Saved entries:

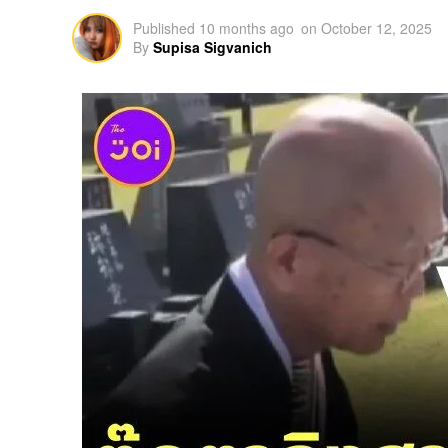
Published
10 months ago
on
October 12, 2025
By
Supisa Sigvanich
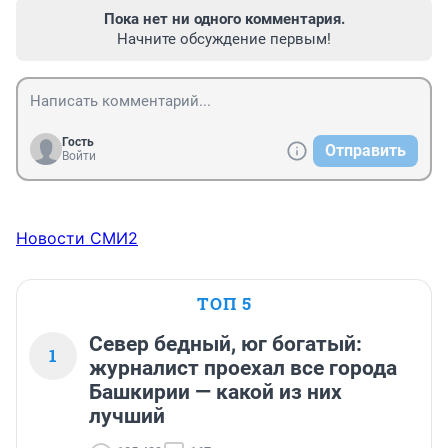
Пока нет ни одного комментария.
Начните обсуждение первым!
Гость
Отправить
Войти
Новости СМИ2
ТОП 5
Север бедный, юг богатый:
1
журналист проехал все города
Башкирии — какой из них
лучший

*REQUIRED WORK*: Please print the records above word for word, leaving every image out.

*RESULT*:
Published
10 months ago
on
October 12, 2025
By
Supisa Sigvanich
Пока нет ни одного комментария.
Начните обсуждение первым!
Гость
Отправить
Войти
Новости СМИ2
ТОП 5
Север бедный, юг богатый:
1
журналист проехал все города
Башкирии — какой из них
лучший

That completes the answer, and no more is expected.